Hylèmorphisme et fonctionnalisme. Sur la relation âme /corps chez Aristote

Forgé au début du XXe pour désigner la “ doctrine d’Aristote et des scolastiques selon laquelle l’être est constitué dans sa nature de deux principes complémentaires, la matière et la forme ” , le terme “ hylèmorphisme ” risque d’être un peu comme l’arbre qui cache la forêt, surtout si l’on entend par là une “ théorie spiritualiste directement inspirée de l’hylèmorphisme aristotélicien ” (TLF). En effet, s’il est vrai que “ hylèmorphisme ” renvoie à la doctrine aristotélicienne qui comprend la relation de l’âme au corps sur le modèle de la relation entre la forme (morphê) et la matière (hylê) et désigne par-là une doctrine selon laquelle l’âme est unie au corps comme l’est la forme à la matière, il ne l’est pas, même chez les aristotéliciens néo-thomistes, que cette doctrine soit une doctrine “ spiritualiste ” puisqu’elle a précisément pour fonction d’établir l’inséparabilité réelle de l’âme et du corps, ce qui entraîne d’ailleurs bien des problèmes pour les néo-thomistes . Autrement dit, alors même que le terme avait été formé, chez les historiens de la pensée aristotélicienne, néo-thomistes ou non, pour insister sur l’inséparabilité de l’âme et du corps, l’appel à la relation forme/matière ayant pour fin d’insister sur l’union de l’âme et du corps risque d’emblée d’être mésinterprété pour au moins deux grands types de raison :

1) Nous autres Modernes, nécessairement nourris, que nous le voulions ou non, au biberon cartésien, avons d’emblée tendance à entendre l’union de l’âme et du corps comme celle de deux substances séparées, la substance corporelle (res extensa) et la substance pensante (mens). Dès lors, le risque est grand que nous ne comprenions plus très bien ce qu’il en est chez Aristote et que, chrétiens/cartésiens malgré nous, nous identifiions l’âme aristotélicienne à la substance pensante cartésienne, ou, en termes plus modernes, à l’esprit (mind).

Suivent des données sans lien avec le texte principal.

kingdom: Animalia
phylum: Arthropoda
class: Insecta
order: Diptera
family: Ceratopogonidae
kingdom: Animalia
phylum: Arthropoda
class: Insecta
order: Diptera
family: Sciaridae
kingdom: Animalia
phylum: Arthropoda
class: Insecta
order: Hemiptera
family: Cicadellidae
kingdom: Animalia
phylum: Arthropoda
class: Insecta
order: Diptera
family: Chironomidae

2) Indépendamment de l’ironie cartésienne envers les “ formes substantielles ”, qui risque fort aussi d’obscurcir notre jugement, nous savons tous, pour avoir lu la Métaphysique Z, qu’un cercle ou un Hermès peuvent aussi bien être de bois que d’airain. Une forme pourrait ainsi, théoriquement du moins, “ informer ” n’importe quelle matière. Or, contrairement à ce sur quoi Aristote insiste en Métaphysique, H, 6, cela ne reviendrait-il pas à mettre l’accent sur la séparabilité de la matière et de la forme, et conséquemment sur celle de l’âme et du corps ? D’où le renouveau de la question dans la récente littérature aristotélicienne de langue anglaise au sujet de la plasticité compositionnelle de la forme. Cette plasticité est essentielle pour le fonctionnalisme (dont certains voudraient qu’Aristote soit le “ père ”) car elle implique, même s’il n’est évidemment pas d’état mental sans état matériel, qu’on puisse décrire la pensée ou l’esprit (mind) indépendamment de la matière, du corps.

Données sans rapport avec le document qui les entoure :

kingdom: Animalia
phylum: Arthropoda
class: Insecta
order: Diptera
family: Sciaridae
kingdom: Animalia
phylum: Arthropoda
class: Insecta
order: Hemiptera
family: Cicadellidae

Aussi, afin de dissiper tout malentendu sur le sens de l’hylèmorphisme chez Aristote, mais aussi sur le fait de savoir s’il peut ou non être considéré comme le “ père du fonctionnalisme ”, le plus sage est de revenir d’abord sur le traité De l’âme, II, 1-3, où Aristote définit ce qu’il est aujourd’hui convenu de nommer “ hylèmorphisme ”. Nous verrons ensuite, dans une brève seconde partie, quel est le sens du débat contemporain sur l’éventuel fonctionnalisme du Stagirite et ce que ce débat peut apporter à la compréhension (ou à la mécompréhension…) de la pensée aristotélicienne relative aux relations âme/corps et âme/esprit.